FOUR schools who nurtured the game of rugby during its formative years in the 19th Century are to compete in a groundbreaking tournament in the North East.
Durham School is hosting the four-team Round Robin next month, which also features first XVs from schools in Rugby in Warwickshire, Cheltenham in Gloucestershire and Sherbourne, Dorset.
Some of the modern-day game’s top stars have been invited to a ball to celebrate the occasion afterwards.
Martin George, headteacher at the fee-paying Durham School, and an old boy who played for the school’s First XV, said: “As a boy I was well aware of the proud tradition of rugby at this school.
“Durham School is one of the five oldest rugby clubs in Britain. Soon after I was appointed head last year I was having a conversation with our director of sport Ben Mason, and he suggested this tournament. We very much hope it will be a success and will become a regular feature of the sporting calendar. Entry to the tournament is free, sports fans should see some excellent rugby, and we very much hope it will catch the imagination of the North East sporting public.”

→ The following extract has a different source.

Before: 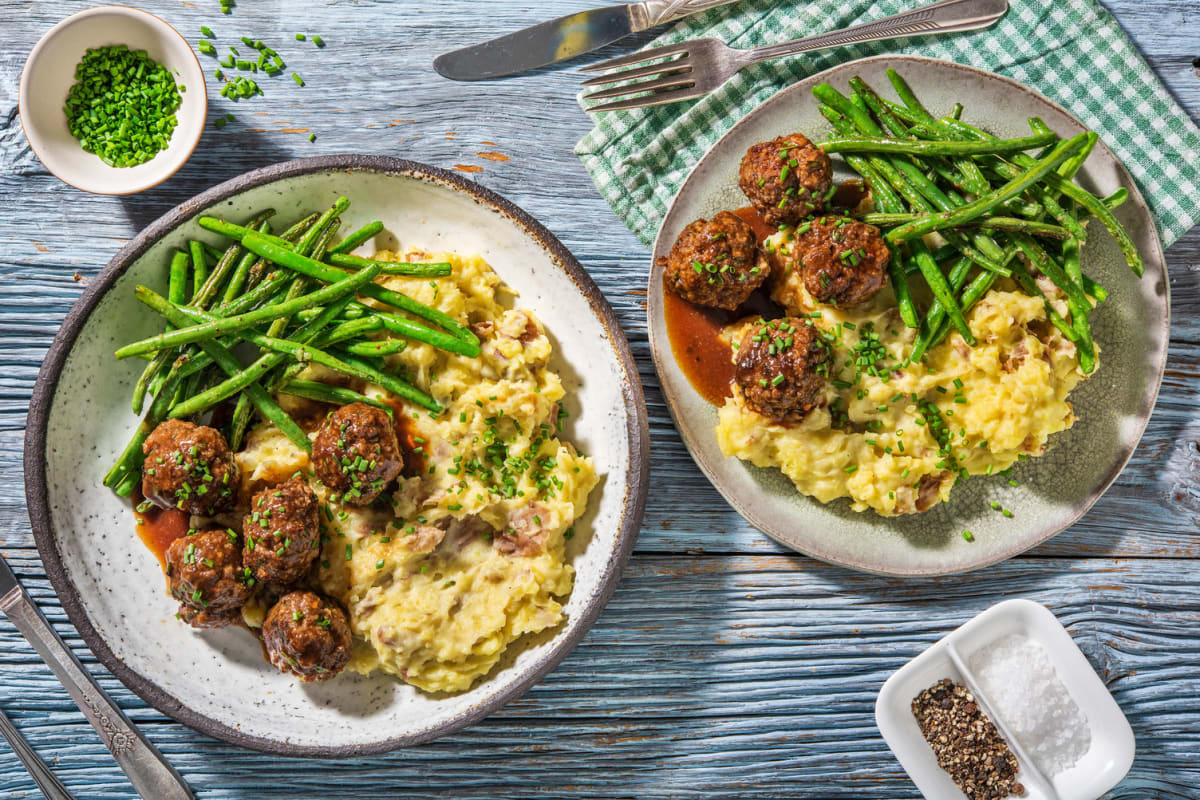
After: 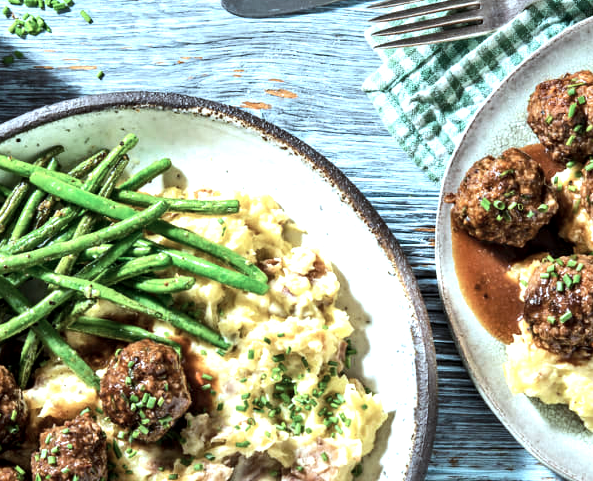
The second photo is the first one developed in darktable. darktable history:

The tournament kicks off at 10am on October 23.
Rugby was invented by schoolboy William Webb Ellis who, with a fine disregard for the rules of football as played in his time, first took the ball and ran with it, thus originating the distinctive feature of the rugby game.
A plaque commemorating the occasion in 1823 at the school in Rugby marks a place of pilgrimage for thousands.
It was to be another 27 years before Durham School began playing the sport, which Mr George believes was introduced by schoolmasters, possibly from Rugby.
But teachers and students soon mastered the rudiments of the game, and from 1890 to 1930 Durham one of the rugby nurseries in England.
The Barbarians rugby team played against Old Dunelmians in 1897 (Barbarians won 18-5) and just before the First World War, the school supplied four England players as well as a number of England triallists.
Between 1920 and 1930 the school produced seven full internationals as well as several trialists. The headmaster during this great period was Richard Thomas Dutton Budworth who was himself a former England international and Barbarian.
Newcastle Falcons (originally Gosforth) rugby union club were founded as the old boys side and played in the school’s colours until recently (green and white hoops).
More recent Durham Alumni to have enjoyed successful rugby careers include England lock Gareth Archer and British Lions great Mike Weston, as well as a number of Newcastle Falcons, maintaining the traditional links.
On the evening of the tournament a celebration ball is being held at Ramside Hall, Durham, in aid of the Durham School Sports Fund.